Bu da bize şunu gösterir: Her insan hata yapabilir. Ama önemli olan hatayı fark edip samimiyetle Allah’a dönmektir. Allah, dönene yolu açar. Yunus’un yeniden seçilmesi, tevbenin ve içtenliğin değerini gösterir. Affedilmekle kalmadı, yeniden görev aldı, yeniden Allah’ın dostluğuna kabul edildi.

İşte bu yüzden Yunus’un kıssası bir “kurtuluş hikâyesi” değil, bir bilinç uyanışıdır. Bu hikâyede balık değil, nimetlerle sarılmış gaflet vardır. Deniz değil, dünyanın karmaşası vardır. Ve sonunda, yeniden yön bulmuş bir kulun, Allah tarafından bağışlanıp yüceltilmesi vardır.

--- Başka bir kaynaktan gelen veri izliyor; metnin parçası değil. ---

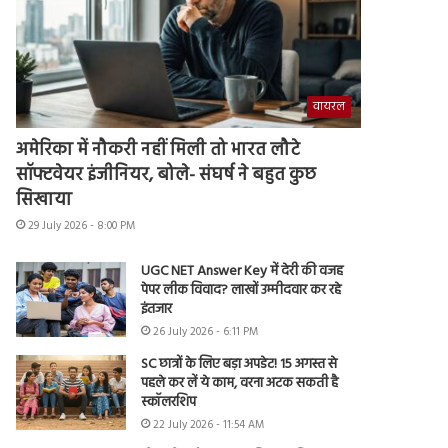
वायरल
अमेरिका में नौकरी नहीं मिली तो भारत लौटे
सॉफ्टवेयर इंजीनियर, बोले- संघर्ष ने बहुत कुछ
सिखाया
29 July 2026 - 8:00 PM
UGC NET Answer Key में देरी की वजह
पेपर लीक विवाद? लाखों उम्मीदवार कर रहे
इंतजार
26 July 2026 - 6:11 PM
SC छात्रों के लिए बड़ा अपडेट! 15 अगस्त से
पहले कर लें ये काम, वरना अटक सकती है
स्कॉलरशिप
22 July 2026 - 11:54 AM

Kardeşim, şimdi düşünelim: Yunus yönünü yeniden bulduktan sonra ne oldu? Kur’an diyor ki: “Rabbi onu seçti ve salihlerden kıldı.” (Kalem 68:50) Buradaki ifade çok güçlüdür. Çünkü bu sadece “affedildi” demek değildir. Bu, onun yeniden Allah tarafından onurlandırıldığını, görevine iade edildiğini ve en önemlisi, bu yaşadığı deneyimin onu daha olgun bir hale getirdiğini gösterir. Yani düşmek, pişman olmak ve tekrar ayağa kalkmak… İşte gerçek salihlik bu süreçte oluşur.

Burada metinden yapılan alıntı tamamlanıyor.